Sherlock smiled. “Gray’s Anatomy.”
Joan just stared back at him. “You what?”
“Research suggests that children at Amy’s age can begin to understand what’s being said to them, so I thought it was about time we started to familiarise her with certain things.” There was a trace of defensiveness to Sherlock’s voice, but the innocent tone he used was unmistakeable.
“Sherlock, she may be starting to understand words but she’s not ready for Gray’s Anatomy just yet.”
“I know that, thank you. What I meant was she should be smart. Like you.”
Joan couldn’t hold back her smile. “I’m flattered, but she’s not quite ready for that yet. Besides no matter what you read to her, her first words are not going to be ‘thoracic vertebrae’.”
Sherlock was pouting at her from his position underneath the child in question. “Fine. I was just trying to give our child an advantage in life.”
Joan smiled and rose from her chair, heading towards the sofa. “Come on, it’s time we put her to bed.” Bending down to gently lift the slumbering infant from Sherlock’s chest, Joan carried Amy to her room where she could rest undisturbed.
Having tucked Amy into her crib Joan came back into the living room to see Sherlock stretching out his cramped muscles, now sitting at one end of the sofa.

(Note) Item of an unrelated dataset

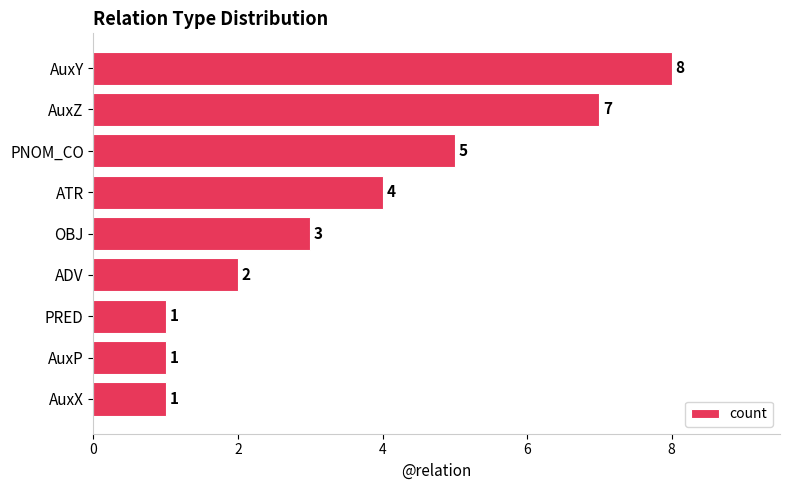

The chart shows a value of 1 at AuxX. True or false?

True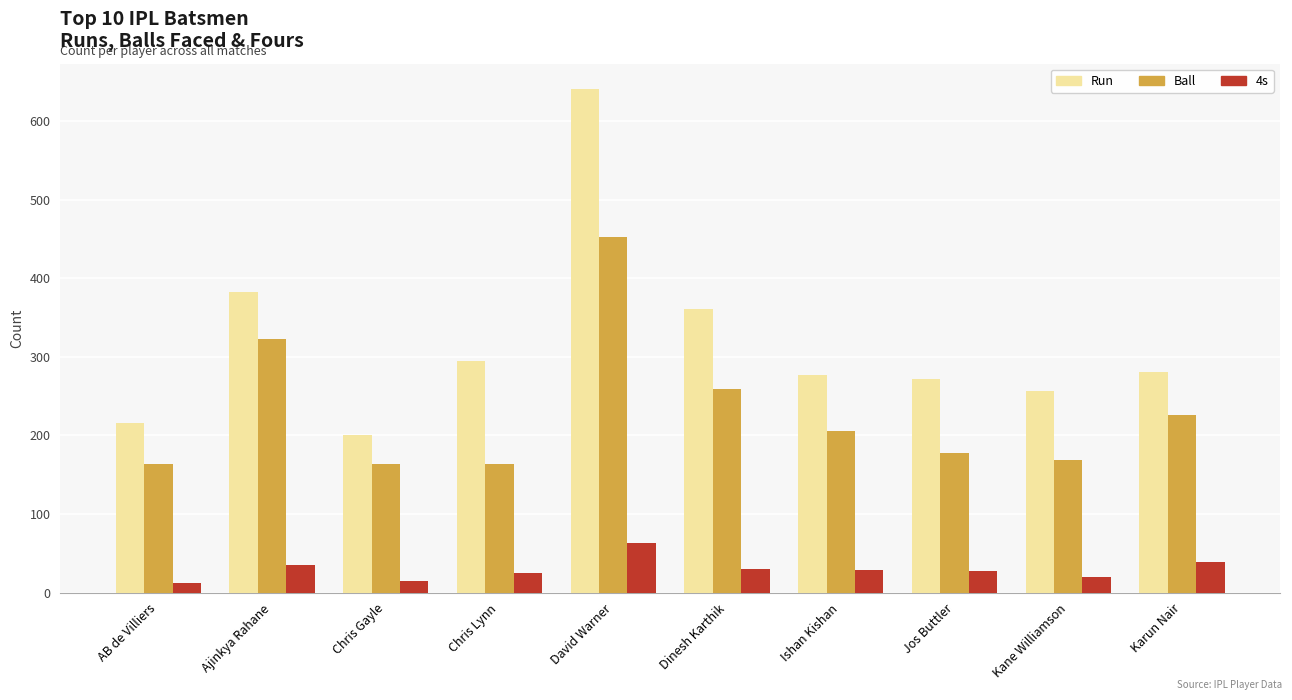

Rank the series by their maximum value, from lowest to highest.

4s, Ball, Run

Joan slowly wandered over and sat down next to him, curling into his side. “She doesn’t need an advantage, Sherlock,” she said, taking them back to their earlier conversation, “she’s yours, what more of a head start could she have?”
He looked down at her, his brow wrinkled in apparent confusion. Joan smiled, leaned in and kissed him lightly on the lips. It always amused her that despite continual declarations of his own intelligence and brilliance, whenever anyone else pointed out those things to him he always seemed surprised.
She brushed her lips softly up his jaw, whispering against his ear, ‘you’re brilliant’. He turned his head towards hers, catching her lips in another kiss, more passionate than the last.